• About this task: Report each line from the entries in which "lines" can be found.
____ Source records
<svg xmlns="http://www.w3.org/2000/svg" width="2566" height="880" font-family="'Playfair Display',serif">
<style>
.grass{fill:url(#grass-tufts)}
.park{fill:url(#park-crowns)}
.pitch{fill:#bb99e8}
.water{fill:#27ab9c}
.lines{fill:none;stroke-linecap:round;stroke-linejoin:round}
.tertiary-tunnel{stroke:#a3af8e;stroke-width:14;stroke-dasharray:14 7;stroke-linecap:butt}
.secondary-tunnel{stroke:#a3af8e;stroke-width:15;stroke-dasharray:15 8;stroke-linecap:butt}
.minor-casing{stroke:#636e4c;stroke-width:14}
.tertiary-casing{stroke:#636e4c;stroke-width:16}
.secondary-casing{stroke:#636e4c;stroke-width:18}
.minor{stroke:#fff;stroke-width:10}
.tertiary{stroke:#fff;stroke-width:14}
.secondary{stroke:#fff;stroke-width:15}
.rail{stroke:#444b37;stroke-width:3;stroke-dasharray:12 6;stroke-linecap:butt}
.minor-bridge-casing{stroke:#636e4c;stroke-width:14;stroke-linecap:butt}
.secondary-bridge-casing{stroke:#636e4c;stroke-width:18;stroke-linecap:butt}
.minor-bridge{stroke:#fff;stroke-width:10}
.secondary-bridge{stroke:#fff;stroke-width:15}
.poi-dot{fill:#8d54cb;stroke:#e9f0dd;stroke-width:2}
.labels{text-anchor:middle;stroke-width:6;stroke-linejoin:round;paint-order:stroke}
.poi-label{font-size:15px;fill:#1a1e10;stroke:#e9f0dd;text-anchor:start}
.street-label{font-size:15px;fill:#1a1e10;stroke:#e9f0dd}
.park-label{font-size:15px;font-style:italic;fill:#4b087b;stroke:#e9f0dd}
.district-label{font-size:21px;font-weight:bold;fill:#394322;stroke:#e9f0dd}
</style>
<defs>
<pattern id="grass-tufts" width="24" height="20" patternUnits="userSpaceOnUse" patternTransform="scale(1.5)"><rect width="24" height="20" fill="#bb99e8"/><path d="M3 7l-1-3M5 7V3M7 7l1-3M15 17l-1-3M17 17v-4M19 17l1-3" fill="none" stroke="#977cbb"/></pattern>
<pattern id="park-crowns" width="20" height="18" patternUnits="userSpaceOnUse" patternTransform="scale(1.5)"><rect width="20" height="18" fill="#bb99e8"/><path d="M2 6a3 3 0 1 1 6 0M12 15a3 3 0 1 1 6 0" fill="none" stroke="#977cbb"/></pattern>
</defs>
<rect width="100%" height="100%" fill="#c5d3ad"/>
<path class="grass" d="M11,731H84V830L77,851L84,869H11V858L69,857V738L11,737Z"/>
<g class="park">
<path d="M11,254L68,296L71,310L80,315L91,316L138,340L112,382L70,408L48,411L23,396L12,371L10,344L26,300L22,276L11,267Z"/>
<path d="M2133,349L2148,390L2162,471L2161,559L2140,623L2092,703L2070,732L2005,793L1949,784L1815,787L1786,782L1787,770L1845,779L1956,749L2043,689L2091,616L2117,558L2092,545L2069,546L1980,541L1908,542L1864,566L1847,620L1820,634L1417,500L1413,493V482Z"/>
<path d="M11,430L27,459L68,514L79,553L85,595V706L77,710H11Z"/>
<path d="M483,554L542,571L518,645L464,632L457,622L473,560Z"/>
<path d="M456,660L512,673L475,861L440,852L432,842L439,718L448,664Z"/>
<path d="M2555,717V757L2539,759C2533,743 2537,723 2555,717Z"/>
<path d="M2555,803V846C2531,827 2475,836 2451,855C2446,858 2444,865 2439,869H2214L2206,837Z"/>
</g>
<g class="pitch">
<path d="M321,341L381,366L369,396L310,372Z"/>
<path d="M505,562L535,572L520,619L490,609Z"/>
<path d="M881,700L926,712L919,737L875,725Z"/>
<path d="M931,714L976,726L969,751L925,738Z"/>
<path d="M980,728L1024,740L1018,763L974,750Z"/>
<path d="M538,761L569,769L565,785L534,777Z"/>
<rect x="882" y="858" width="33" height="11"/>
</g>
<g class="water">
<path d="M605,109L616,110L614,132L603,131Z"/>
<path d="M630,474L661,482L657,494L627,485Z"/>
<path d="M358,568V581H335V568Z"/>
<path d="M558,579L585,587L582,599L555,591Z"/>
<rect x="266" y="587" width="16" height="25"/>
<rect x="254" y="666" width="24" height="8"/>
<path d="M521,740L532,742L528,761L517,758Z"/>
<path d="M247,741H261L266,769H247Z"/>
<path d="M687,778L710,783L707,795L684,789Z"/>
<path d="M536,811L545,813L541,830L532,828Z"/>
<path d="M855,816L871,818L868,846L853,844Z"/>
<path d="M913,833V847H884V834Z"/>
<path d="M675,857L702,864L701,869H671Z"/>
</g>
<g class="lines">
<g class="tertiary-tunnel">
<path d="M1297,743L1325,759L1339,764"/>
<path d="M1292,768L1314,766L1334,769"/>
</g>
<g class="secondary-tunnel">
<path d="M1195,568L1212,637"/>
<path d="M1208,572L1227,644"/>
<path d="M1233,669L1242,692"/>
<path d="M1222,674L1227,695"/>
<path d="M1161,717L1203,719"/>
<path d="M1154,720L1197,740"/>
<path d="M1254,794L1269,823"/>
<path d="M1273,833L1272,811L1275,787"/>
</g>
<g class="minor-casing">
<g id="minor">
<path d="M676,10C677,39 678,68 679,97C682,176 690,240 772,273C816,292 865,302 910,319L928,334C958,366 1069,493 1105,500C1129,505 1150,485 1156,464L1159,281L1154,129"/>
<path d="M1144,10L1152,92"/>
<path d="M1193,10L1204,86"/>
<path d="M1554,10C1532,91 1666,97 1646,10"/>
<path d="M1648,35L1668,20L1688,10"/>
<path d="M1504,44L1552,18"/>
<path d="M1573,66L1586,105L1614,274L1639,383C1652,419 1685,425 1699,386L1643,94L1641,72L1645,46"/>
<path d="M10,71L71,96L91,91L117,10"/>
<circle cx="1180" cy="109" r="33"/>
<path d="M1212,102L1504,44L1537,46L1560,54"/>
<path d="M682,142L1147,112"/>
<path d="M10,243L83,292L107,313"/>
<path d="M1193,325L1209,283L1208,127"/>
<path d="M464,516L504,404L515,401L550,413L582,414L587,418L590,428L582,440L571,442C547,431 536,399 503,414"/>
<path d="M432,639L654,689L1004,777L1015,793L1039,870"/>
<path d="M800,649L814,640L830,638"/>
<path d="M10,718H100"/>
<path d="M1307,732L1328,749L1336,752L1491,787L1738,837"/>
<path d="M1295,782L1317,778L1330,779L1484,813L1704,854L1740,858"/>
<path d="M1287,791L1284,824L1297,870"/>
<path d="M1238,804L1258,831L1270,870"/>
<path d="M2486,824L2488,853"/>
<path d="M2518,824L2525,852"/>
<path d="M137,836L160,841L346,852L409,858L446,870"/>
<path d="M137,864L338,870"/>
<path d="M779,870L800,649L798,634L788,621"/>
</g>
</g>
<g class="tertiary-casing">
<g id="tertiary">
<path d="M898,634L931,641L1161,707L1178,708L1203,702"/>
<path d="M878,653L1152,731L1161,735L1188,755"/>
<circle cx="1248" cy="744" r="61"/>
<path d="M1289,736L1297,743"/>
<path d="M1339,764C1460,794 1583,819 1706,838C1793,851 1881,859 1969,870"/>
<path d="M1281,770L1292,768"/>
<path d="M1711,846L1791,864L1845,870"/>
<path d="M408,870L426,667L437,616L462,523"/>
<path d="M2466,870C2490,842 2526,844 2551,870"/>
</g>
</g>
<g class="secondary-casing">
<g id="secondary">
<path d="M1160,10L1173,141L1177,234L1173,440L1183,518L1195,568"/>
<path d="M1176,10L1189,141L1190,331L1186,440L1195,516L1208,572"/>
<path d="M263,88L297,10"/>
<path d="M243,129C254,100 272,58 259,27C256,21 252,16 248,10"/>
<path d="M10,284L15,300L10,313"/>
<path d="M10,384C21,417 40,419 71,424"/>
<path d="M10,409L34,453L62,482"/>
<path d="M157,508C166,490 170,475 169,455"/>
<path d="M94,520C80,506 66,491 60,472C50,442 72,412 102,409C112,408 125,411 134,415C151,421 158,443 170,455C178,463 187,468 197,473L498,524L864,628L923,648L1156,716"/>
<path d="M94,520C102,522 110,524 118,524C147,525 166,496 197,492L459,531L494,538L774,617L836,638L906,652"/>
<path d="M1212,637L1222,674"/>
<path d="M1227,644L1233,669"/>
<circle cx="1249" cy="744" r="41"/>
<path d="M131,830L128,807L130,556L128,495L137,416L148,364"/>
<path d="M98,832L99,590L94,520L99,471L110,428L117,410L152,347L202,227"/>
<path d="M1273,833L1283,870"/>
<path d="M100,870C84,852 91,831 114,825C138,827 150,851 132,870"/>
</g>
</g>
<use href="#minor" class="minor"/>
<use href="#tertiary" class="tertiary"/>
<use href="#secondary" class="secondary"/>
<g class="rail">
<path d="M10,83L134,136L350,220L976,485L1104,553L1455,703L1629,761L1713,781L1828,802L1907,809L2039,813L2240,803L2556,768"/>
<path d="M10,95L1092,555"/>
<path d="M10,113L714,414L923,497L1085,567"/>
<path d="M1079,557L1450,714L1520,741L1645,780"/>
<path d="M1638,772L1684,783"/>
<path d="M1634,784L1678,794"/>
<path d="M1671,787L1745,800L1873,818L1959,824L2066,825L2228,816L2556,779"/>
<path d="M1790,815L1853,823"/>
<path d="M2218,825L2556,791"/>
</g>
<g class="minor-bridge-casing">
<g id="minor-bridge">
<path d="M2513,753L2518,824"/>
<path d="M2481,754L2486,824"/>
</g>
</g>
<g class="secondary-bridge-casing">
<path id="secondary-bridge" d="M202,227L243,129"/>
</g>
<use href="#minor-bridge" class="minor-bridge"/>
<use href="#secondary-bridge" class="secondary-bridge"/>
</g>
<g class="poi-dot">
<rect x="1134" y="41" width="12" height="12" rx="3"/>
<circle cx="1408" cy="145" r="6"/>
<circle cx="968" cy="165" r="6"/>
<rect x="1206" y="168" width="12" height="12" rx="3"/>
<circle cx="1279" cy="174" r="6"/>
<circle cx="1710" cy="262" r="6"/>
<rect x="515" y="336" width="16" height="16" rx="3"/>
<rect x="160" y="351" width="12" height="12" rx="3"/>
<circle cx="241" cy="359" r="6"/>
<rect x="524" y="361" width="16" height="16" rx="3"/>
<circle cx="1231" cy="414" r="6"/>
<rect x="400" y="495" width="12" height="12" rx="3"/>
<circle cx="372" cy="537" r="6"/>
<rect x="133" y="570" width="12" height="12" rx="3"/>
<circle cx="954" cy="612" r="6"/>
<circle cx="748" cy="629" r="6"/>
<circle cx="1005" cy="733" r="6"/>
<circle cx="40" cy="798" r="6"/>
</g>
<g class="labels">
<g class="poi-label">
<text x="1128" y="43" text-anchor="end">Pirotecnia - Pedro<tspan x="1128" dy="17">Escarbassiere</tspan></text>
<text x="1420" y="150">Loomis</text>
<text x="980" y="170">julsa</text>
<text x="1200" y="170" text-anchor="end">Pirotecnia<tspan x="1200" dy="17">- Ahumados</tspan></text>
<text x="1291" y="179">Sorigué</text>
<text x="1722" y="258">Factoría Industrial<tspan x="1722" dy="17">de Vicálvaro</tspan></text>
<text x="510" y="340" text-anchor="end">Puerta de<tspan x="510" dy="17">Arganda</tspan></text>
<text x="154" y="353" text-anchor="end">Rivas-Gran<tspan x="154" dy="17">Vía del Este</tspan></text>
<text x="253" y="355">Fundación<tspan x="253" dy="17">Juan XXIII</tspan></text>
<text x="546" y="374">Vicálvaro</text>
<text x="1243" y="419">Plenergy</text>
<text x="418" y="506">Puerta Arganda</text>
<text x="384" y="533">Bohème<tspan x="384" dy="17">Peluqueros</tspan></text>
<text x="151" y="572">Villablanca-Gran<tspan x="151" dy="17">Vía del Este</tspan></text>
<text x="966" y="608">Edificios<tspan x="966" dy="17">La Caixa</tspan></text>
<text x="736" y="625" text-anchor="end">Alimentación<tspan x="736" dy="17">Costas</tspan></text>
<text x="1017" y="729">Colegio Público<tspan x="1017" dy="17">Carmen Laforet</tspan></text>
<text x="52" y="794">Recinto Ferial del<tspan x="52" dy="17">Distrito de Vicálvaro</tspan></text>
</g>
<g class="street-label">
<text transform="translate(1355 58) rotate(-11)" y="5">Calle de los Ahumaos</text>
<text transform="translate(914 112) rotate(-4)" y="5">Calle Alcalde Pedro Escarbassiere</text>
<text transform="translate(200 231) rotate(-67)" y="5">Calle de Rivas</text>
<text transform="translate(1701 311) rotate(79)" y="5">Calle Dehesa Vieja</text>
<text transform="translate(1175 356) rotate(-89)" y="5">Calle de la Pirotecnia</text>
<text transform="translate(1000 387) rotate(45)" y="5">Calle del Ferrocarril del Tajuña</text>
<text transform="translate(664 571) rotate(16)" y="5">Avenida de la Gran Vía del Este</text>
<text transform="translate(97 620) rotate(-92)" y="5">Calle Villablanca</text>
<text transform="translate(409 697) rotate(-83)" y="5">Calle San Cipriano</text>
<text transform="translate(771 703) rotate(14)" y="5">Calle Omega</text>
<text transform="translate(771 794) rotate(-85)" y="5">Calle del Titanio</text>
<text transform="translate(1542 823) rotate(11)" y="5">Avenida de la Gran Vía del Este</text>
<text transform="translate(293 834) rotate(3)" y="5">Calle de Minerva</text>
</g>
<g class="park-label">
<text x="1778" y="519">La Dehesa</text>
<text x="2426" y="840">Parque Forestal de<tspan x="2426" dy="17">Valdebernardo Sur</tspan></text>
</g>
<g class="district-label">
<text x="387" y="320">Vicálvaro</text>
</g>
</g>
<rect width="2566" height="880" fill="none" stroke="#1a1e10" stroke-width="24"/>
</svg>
________
• Exercise response:
.lines{fill:none;stroke-linecap:round;stroke-linejoin:round}
<g class="lines">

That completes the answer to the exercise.